En écho aux troisièmes Rencontres de l'édition numérique, qui seront consacrées au livre papier au cœur du numérique, un article pour explorer les nouvelles technologies du papier électronique et connecté. En complément de cet article, retrouvez sur le site de notre partenaire éditorial Karoo une interview de Nathalie Paquet, fondatrice d'UrbanExpé et modératrice des Rencontres.

Dans un contexte de numérisation de l’écrit, la place occupée par le papier soulève forcément un grand nombre d’interrogations. Au regard des innovations actuelles, il semble que deux dynamiques  se croisent : d’une part, des dispositifs électroniques cherchent à imiter le papier, à reproduire son aspect le plus fidèlement possible ; d’autre part, des livres imprimés s’articulent avec des contenus multimédias et jouent la carte de la combinaison entre supports physique et numérique.

Du papier électronique au papier connecté, quelles sont les directions aujourd’hui explorées par les nouvelles technologies ?

* ENREGISTREMENTS LISTÉS:
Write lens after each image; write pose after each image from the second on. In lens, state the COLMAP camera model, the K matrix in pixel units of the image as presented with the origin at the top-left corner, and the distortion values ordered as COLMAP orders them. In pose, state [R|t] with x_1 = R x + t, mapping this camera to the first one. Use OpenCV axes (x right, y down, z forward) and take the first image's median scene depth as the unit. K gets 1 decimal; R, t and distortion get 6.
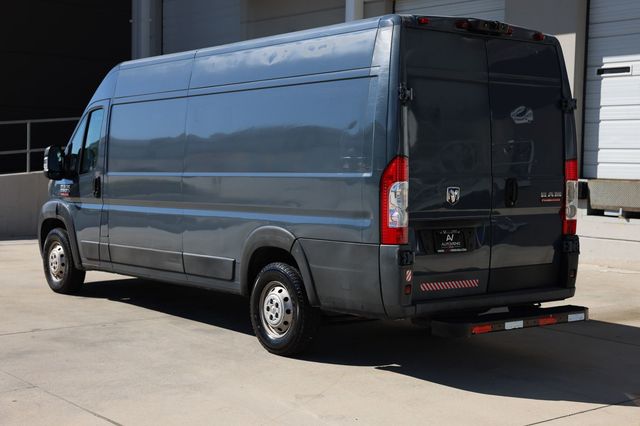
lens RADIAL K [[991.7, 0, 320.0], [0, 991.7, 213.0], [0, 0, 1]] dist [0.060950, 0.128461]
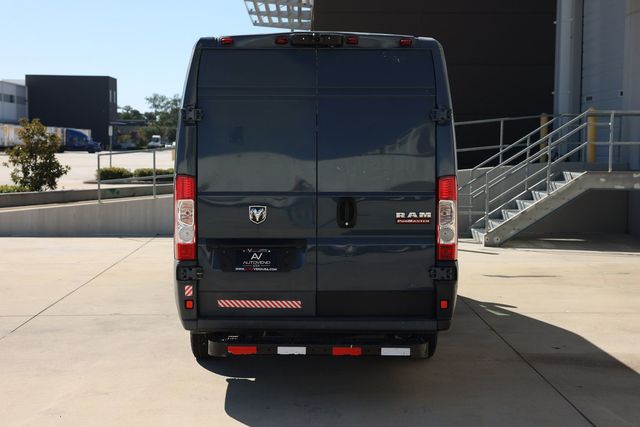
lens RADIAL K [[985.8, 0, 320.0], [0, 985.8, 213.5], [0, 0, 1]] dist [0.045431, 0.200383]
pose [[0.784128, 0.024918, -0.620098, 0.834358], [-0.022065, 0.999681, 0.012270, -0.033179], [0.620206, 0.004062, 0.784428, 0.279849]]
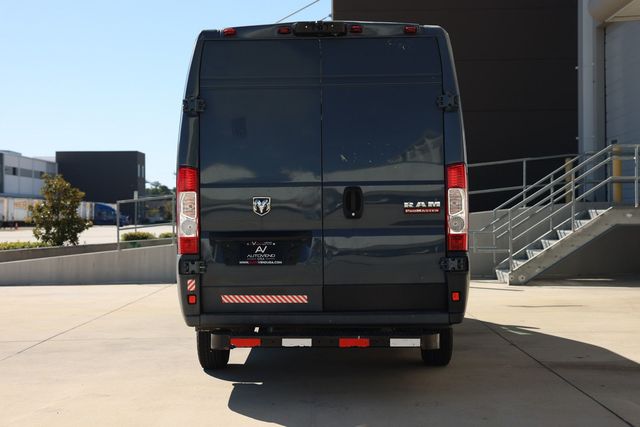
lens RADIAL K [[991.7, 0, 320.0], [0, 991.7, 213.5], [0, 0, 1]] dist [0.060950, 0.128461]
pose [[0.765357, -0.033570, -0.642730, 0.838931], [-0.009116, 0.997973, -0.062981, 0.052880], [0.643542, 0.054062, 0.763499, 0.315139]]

* CONSIGNES DES TÂCHES:
[a] Répondez à ces questions sur le texte :
(i) Qui a fondé UrbanExpé ?
(ii) À quel sujet les troisièmes Rencontres de l'édition numérique seront-elles consacrées ?
(iii) Que cherchent à faire certains dispositifs électroniques à l'égard du papier ?
[b] Extrayez des enregistrements chaque ligne qui contient la chaîne "pose", en respectant la casse.
Ces enregistrements n'ont aucun rapport avec le texte.

* RÉPONSES PAR TÂCHE:
[a]
(i) Nathalie Paquet.
(ii) Au livre papier au cœur du numérique.
(iii) Ils cherchent à imiter le papier et à reproduire son aspect le plus fidèlement possible.

[b]
Write lens after each image; write pose after each image from the second on. In lens, state the COLMAP camera model, the K matrix in pixel units of the image as presented with the origin at the top-left corner, and the distortion values ordered as COLMAP orders them. In pose, state [R|t] with x_1 = R x + t, mapping this camera to the first one. Use OpenCV axes (x right, y down, z forward) and take the first image's median scene depth as the unit. K gets 1 decimal; R, t and distortion get 6.
pose [[0.784128, 0.024918, -0.620098, 0.834358], [-0.022065, 0.999681, 0.012270, -0.033179], [0.620206, 0.004062, 0.784428, 0.279849]]
pose [[0.765357, -0.033570, -0.642730, 0.838931], [-0.009116, 0.997973, -0.062981, 0.052880], [0.643542, 0.054062, 0.763499, 0.315139]]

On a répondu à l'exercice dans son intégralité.